Unter dem Punkt "Unters. Koll." die Einzeldarstellungen der jeweiligen Aufsammlungen aufgelistet und abrufbar (Herbarnummer als Verweis). Diese sind über einen längeren Zeitraum entstanden und eher als Notizen zu verstehen; die Skizzen sind nicht maßstabsgerecht. Dort sind Informationen über die jeweiligen Habitate und Substrate verfügbar.
Für jede eigene, teilweise auch für überlassene Kollektionen ist ein Aufzeichnungsblatt mit den makroskopischen Merkmalen, einer Habitusskizze und den Originalzeichnungen der Mikromerkmale archiviert; die Exsikkate sind, wenn nicht anders genannt, im Privatfungarum Andreas Melzer (AM) deponiert.

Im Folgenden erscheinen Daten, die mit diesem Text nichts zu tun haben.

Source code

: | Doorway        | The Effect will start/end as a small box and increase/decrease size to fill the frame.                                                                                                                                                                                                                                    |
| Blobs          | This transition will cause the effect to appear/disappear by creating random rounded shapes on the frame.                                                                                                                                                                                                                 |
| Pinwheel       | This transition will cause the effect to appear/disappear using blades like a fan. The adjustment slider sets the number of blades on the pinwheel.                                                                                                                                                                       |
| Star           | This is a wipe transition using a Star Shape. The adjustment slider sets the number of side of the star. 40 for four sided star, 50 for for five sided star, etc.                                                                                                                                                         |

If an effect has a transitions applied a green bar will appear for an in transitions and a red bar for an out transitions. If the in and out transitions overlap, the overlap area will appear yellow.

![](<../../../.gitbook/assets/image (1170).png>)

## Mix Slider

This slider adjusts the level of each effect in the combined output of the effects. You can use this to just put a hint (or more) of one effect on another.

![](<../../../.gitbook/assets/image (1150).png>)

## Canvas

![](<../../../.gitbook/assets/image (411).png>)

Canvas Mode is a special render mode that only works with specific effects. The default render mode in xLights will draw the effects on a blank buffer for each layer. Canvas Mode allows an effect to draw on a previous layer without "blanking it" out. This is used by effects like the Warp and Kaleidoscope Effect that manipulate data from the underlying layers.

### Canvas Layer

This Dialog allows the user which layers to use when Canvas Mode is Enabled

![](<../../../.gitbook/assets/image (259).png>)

Im Abschnitt Psathyrella befindet sich ein vorläufiger Schlüssel der aus Europa oder der unmittelbaren Nachbarschaft bekannten Arten als pdf, der frei verfügbar ist. Hinweise, Ergänzungen und Korrekturen sind stets willkommen! Ein zweiter, noch rudimentärer Schlüssel gilt den "exotischen" Arten. Diese sind, soweit Beschreibungen zugänglich, in einem separaten Abschnitt erfasst (noch fehlende als "in work"). Letztlich wurden "zweifelhafte" Arten gelistet, bei denen eine exakte Interpretation kaum möglich erscheint, sowie zahlreiche Spezies "ausgeschlossen", da sie nicht zu Psathyrella gehören. Beides bezieht sich überwiegend auf ältere (historische) Namen.
Verschiedene nomenklatorische Änderungsvorschläge sind nicht offiziell, sondern als Anregung zu verstehen. Gleiches gilt für die Einteilung von Coprinellus, Coprinopsis und Parasola. Näheres hierzu befindet in der Übersicht beziehungsweise unter den jeweiligen (Sub-)Sectionen.
Eine Liste der Synonyme ist allen Gattungen beigegeben und erleichtert ggf. das Auffinden.